(CNN) — The White House has announced the names of the more than two dozen guests who will join first lady Michelle Obama at the president's address to a joint session of Congress Tuesday night.
The list includes a range of political supporters, good Samaritans, members of the military, students, and citizens adversely affected by the nations flailing economy.
The White House highlighted three guests in particular earlier Tuesday, including an eighth-grader who wrote a letter to congressmen appealing for help in rebuilding her deteriorating school, a Miami banker who gave away $60 million of his own money to his employees, and a Miami-area bank teller.
Ty'Sheoma Bethea, a student at the J.V. Martin Junior High School in Dillon, South Carolina, was invited after a letter she sent lawmakers appealing for help rebuilding her school made its way to President Obama.
Obama referenced the school during his first press conference earlier this month as evidence of crumbling schools across the country.
The White House also highlighted Leonard Abess Jr., a Miami banker who gave away $60 million of proceeds he received over the sale of shares of City National Bank in Florida. Abess demonstrates the kind of "responsibility" the president has called for from high-profile financial CEOs, the White House said.
Other guests of the first lady Tuesday night include injured Afghanistan veteran Spc. Jonathan N. James, equal pay advocate Lilly Ledbetter, Blake Jones - the co-founder and president of a solar electric company.
Non-profit leaders, college students, and police and firefighters will also be in attendance with the first lady.
But the guest list doesn't just include citizen-heroes. The president and first lady have also invited two Vermont Gov. Jim Douglas - one of the president's key Republican allies among the nation's governors in passing the massive $787 billion stimulus bill - and Ohio Gov. Ted Strickland, a key Democratic governor whose state is among the hardest hit by the economic downturn.
The practice of inviting guests to sit in the House Gallery is a tradition dating back to 1982 when president Ronald Reagan recognized Lenny Skutnick — a good Samaritan who pulled a survivor out of the frozen Potomac River in Washington, DC after an Air Florida plane crashed into the 14th Street Bridge.

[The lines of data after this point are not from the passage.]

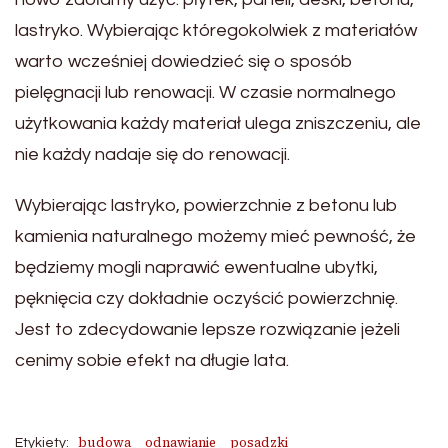
lastryko. Wybierając któregokolwiek z materiałów
warto wcześniej dowiedzieć się o sposób
pielęgnacji lub renowacji. W czasie normalnego
użytkowania każdy materiał ulega zniszczeniu, ale
nie każdy nadaje się do renowacji.
Wybierając lastryko, powierzchnie z betonu lub
kamienia naturalnego możemy mieć pewność, że
będziemy mogli naprawić ewentualne ubytki,
pęknięcia czy dokładnie oczyścić powierzchnię.
Jest to zdecydowanie lepsze rozwiązanie jeżeli
cenimy sobie efekt na długie lata.
budowa
odnawianie
posadzki
Etykiety: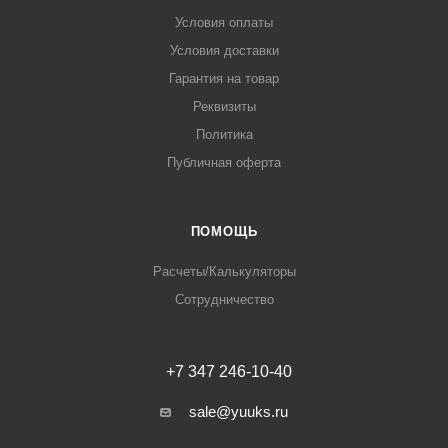
Условия оплаты
Условия доставки
Гарантия на товар
Реквизиты
Политика
Публичная оферта
ПОМОЩЬ
Расчеты/Калькуляторы
Сотрудничество
+7 347 246-10-40
sale@yuuks.ru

Since then, presidential administrations steadily increased the number of invitees to the first lady box, often including prominent athletes and celebrities, citizen heroes, members of the military, and individuals likely to benefit from policies proposed by the president.

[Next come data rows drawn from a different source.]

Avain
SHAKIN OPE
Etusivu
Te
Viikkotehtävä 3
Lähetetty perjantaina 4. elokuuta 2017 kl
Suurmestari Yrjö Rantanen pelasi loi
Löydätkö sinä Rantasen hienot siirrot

It has also become customary for the president to acknowledge a handful of guests sitting in the box during his speech, especially those who have a particularly compelling story or illustrate a point he is trying to make.
Earlier Tuesday, House Speaker Nancy Pelosi announced an expansive guest list of her own, including hero-U.S. Airways pilot Chesley "Sully" Sullenberger and several other crew members of flight 1549.